Sunday, January 20, 2013

Tai Chi Chih®

I had my first experience with T'ai Chi Chih® this week. My husband suggested we sign up for an introductory class through our local community education program. Honestly, I had no preconceived notions going into the class because I didn't know anything about it. I like spending time with my hubby sans kids, and this class seemed like a golden opportunity, especially since it was HIS idea.

Before class, I went for a four and half mile run. I tried a new route sticking to city streets and avoiding sidewalks and walking paths due to snow and ice coverage. After my run, I removed all my torso layers since they were drenched in sweat. If I delay changing after a winter run I get chilled. I felt a little stiff in my lower back and right hip from my run. In the back of my head, I was thinking that maybe it wasn't such a great idea to run before going to T'ai Chi Chih®.

It was a small class of seven including my husband and I. A woman in her mid-sixties is the accredited instructor. She spoke about her personal battle with rheumatoid arthritis. A doctor warned her that due to the severity of her disease she would eventually end up in a wheelchair. She testified that T'ai Chi Chih® postponed "the inevitable" and maybe even saved her from it. Time will tell.

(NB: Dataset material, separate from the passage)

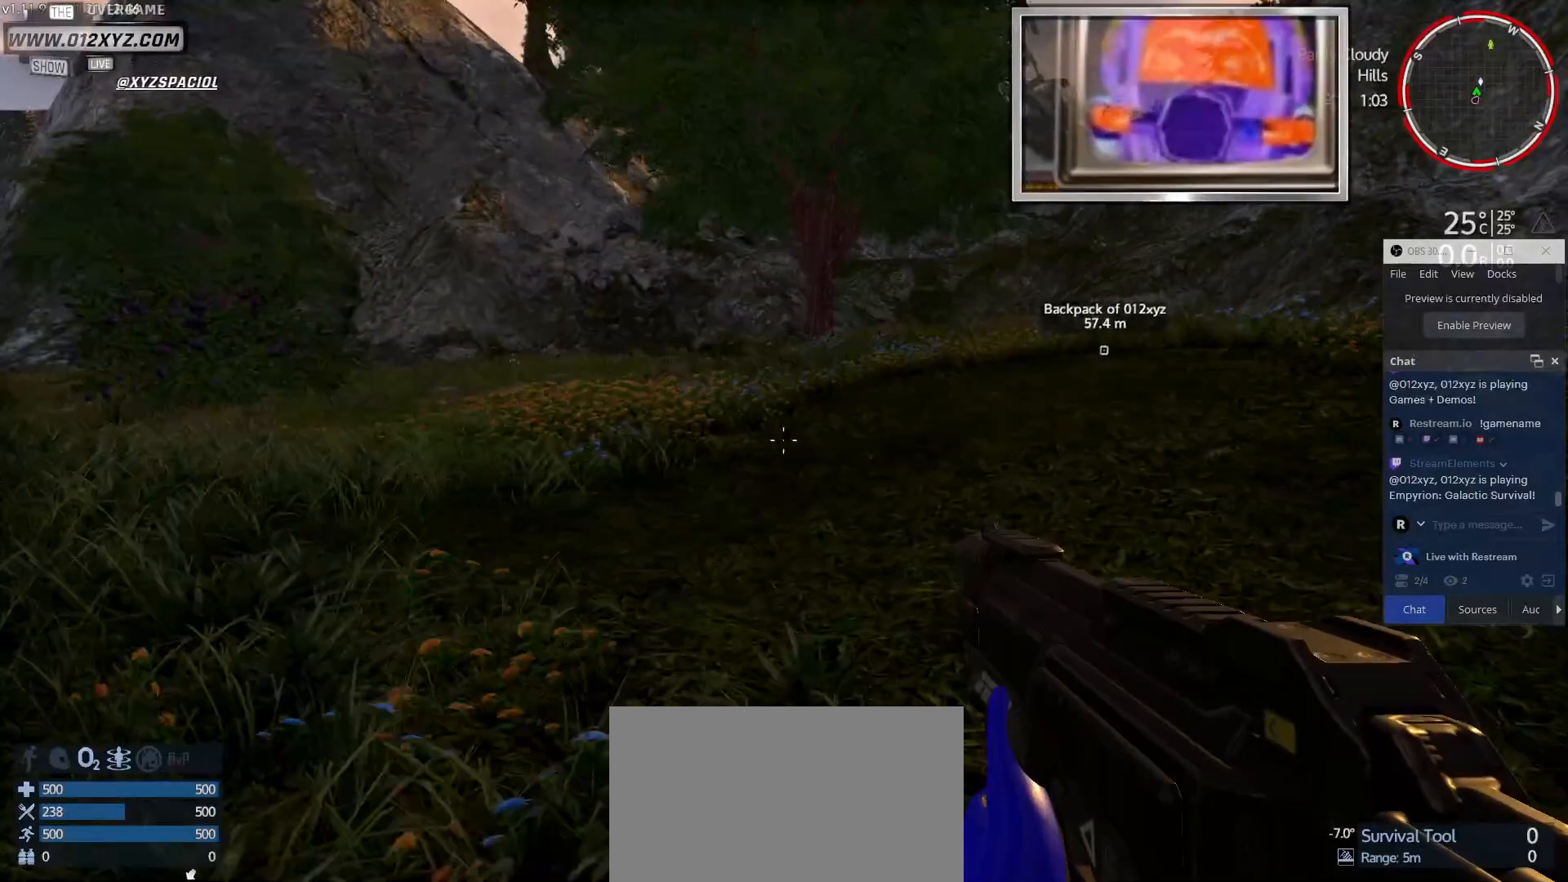
Gameplay with keyboard and mouse; each line is a JSON object with the keys and mouse buttons held at the frame after it. "events" lists presses ("down") and releases ("up") of "1", "2", "3", "4", "5", "a", "alt", "b", "c", "ctrl", "d", "e", "f", "g", "q", "r", "s", "shift", "space", "t", "tab", "v", "w", "x", "z", "mouse_left", "mouse_wheel", "mouse_right", "mouse_mb4" and "mouse_mb5" between this image and that frame as [ms after this image, input, new state], when the widget could be followed in between. "mouse_left", "mouse_wheel", "mouse_right", "mouse_mb4", "mouse_mb5" = the "left", "wheel", "right", "mb4", "mb5" buttons of the "mouse" list. No other keys are recorded. "wheel" means that the mouse wheel is clicked or scrolled. Not read: mouse_move.
{"keys": ["a"], "mouse": [], "events": [[233, "s", "up"]]}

My husband was a bit disappointed because it wasn't the form of T'ai Chi he wanted to learn. He explained that this version was developed in the 1970's. T'ai Chi Chih® is more of the hippie version of T'ai Chi that's often used in hospitals and with the elderly. The instructor did address this. She studied T'ai Chi Qi Gong for many years and moved to Tai Chi Chih® because it was more accessible and easier to master.

This was all thoroughly confusing so I did some Googling only to discover T'ai Chi has numerous forms and styles. Two examples are T'ai Chi Ch'uan, originally a fighting system designed to maim and kill, and  T'ai Chi Qi Gong, derived from traditional Chinese medicine theories focusing on healing and longevity. All variations differ in terms of performance speed and pace also in the method of posing.

T'ai Chi is believed to delay aging, prolong life, increase flexibility and strengthen muscles and tendons. It can improve heart function, blood pressure, arthritis, depression and other illnesses. T'ai Chi is the proverbial silver bullet!

T'ai Chi Chih®, the form I'm studying, consists of nineteen movements and one pose. It's a soft, flowing, moving mediation that circulates and balances essential energy. According to its founder Justin Stone, "Nothing is more important than knowing how to circulate and balance the Intrinsic Energy, the Vital Force of the body, known as Chi in Chinese. The rewards in good health, wisdom, serenity, and longevity are great for the one who learns the ancient principles and applies them in a modern way."

That sounds pretty good to me, Mr. Stone. I guess I'm willing to give T'ai Chi the good old college try even if I'm only dabbling in the Westernized version for now. Oh, and no lie... my lower back and hip felt better after class. There just might be something to this. Now, if I can only commit to memory all nineteen movements.